Note that our SQL parser is a bit simple - it understands comments (`--` and `/*...*/`),
but complex statements which require a `;` in the middle of them (such as `CREATE
TRIGGER`) are beyond it and you'll have to use a Python delta file.
### Python delta files
For more flexibility, a delta file can take the form of a python module. These should
be named `*.py`. Note that database-engine-specific modules are not supported here
instead you can write `if isinstance(database_engine, PostgresEngine)` or similar.
A Python delta module should define either or both of the following functions:
```python
import synapse.config.homeserver
import synapse.storage.engines
import synapse.storage.types
def run_create(
cur: synapse.storage.types.Cursor,
database_engine: synapse.storage.engines.BaseDatabaseEngine,
) -> None:
"""Called whenever an existing or new database is to be upgraded"""
...
def run_upgrade(
cur: synapse.storage.types.Cursor,
database_engine: synapse.storage.engines.BaseDatabaseEngine,
config: synapse.config.homeserver.HomeServerConfig,
) -> None:
"""Called whenever an existing database is to be upgraded."""
...
```
## Boolean columns
Boolean columns require special treatment, since SQLite treats booleans the
same as integers.
There are three separate aspects to this:
* Any new boolean column must be added to the `BOOLEAN_COLUMNS` list in
`synapse/_scripts/synapse_port_db.py`. This tells the port script to cast
the integer value from SQLite to a boolean before writing the value to the
postgres database.
* Before SQLite 3.23, `TRUE` and `FALSE` were not recognised as constants by
SQLite, and the `IS [NOT] TRUE`/`IS [NOT] FALSE` operators were not
supported. This makes it necessary to avoid using `TRUE` and `FALSE`
constants in SQL commands.
For example, to insert a `TRUE` value into the database, write:
```python
txn.execute("INSERT INTO tbl(col) VALUES (?)", (True, ))
```
* Default values for new boolean columns present a particular
difficulty.
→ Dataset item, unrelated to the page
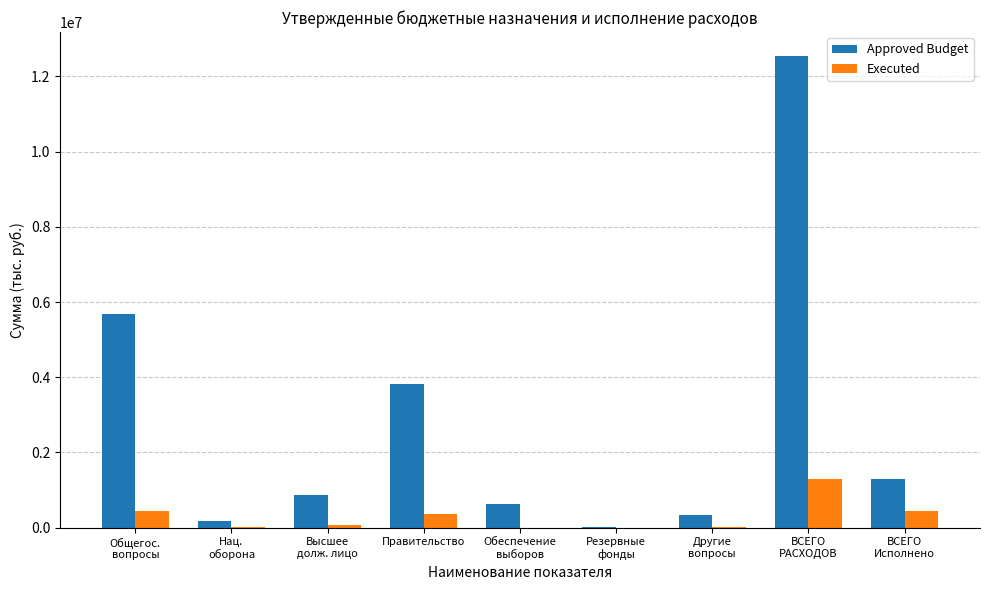

What is the maximum value for Approved Budget?

12550563.2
Generally it is best to create separate schema files for
Postgres and SQLite. For example:
```sql
# in 00delta.sql.postgres:
ALTER TABLE tbl ADD COLUMN col BOOLEAN DEFAULT FALSE;
```
```sql
# in 00delta.sql.sqlite:
ALTER TABLE tbl ADD COLUMN col BOOLEAN DEFAULT 0;
```
Note that there is a particularly insidious failure mode here: the Postgres
flavour will be accepted by SQLite 3.22, but will give a column whose
default value is the **string** `"FALSE"` - which, when cast back to a boolean
in Python, evaluates to `True`.
## `event_id` global uniqueness
`event_id`'s can be considered globally unique although there has been a lot of
debate on this topic in places like
[MSC2779](https://github.com/matrix-org/matrix-spec-proposals/issues/2779) and
[MSC2848](https://github.com/matrix-org/matrix-spec-proposals/pull/2848) which
has no resolution yet (as of 2022-09-01). There are several places in Synapse
and even in the Matrix APIs like [`GET
/_matrix/federation/v1/event/{eventId}`](https://spec.matrix.org/v1.1/server-server-api/#get_matrixfederationv1eventeventid)
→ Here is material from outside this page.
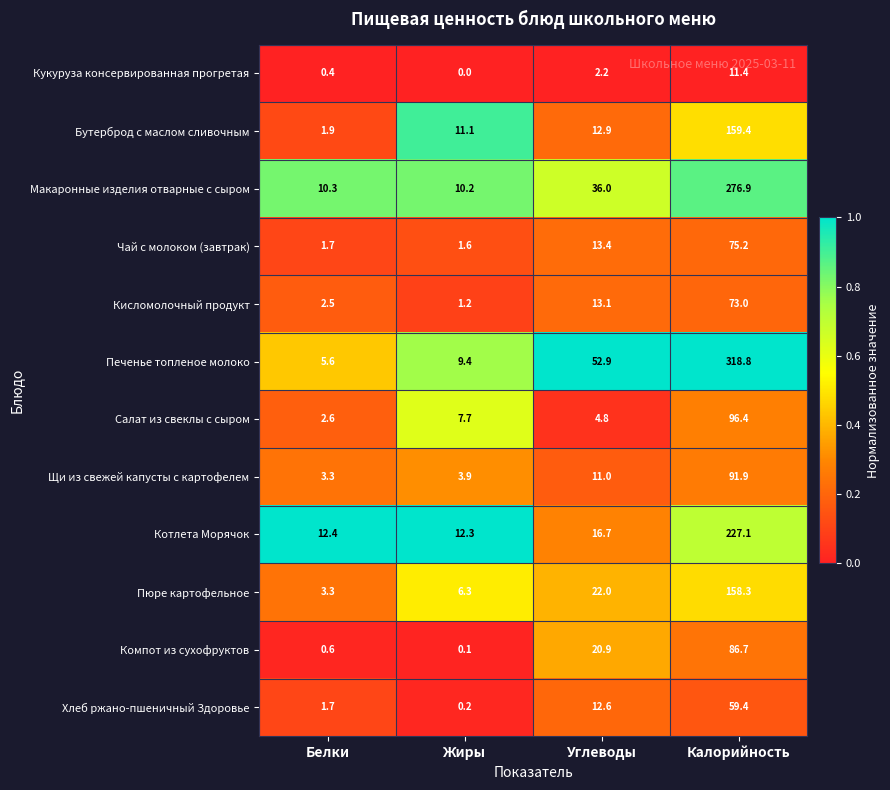

At how many categories does at least one series exceed 0?

4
where we assume that event IDs are globally unique.
When scoping `event_id` in a database schema, it is often nice to accompany it
with `room_id` (`PRIMARY KEY (room_id, event_id)` and a `FOREIGN KEY(room_id)
REFERENCES rooms(room_id)`) which makes flexible lookups easy. For example it
makes it very easy to find and clean up everything in a room when it needs to be
purged (no need to use sub-`select` query or join from the `events` table).
A note on collisions: In room versions `1` and `2` it's possible to end up with
two events with the same `event_id` (in the same or different rooms). After room
version `3`, that can only happen with a hash collision, which we basically hope
will never happen (SHA256 has a massive big key space).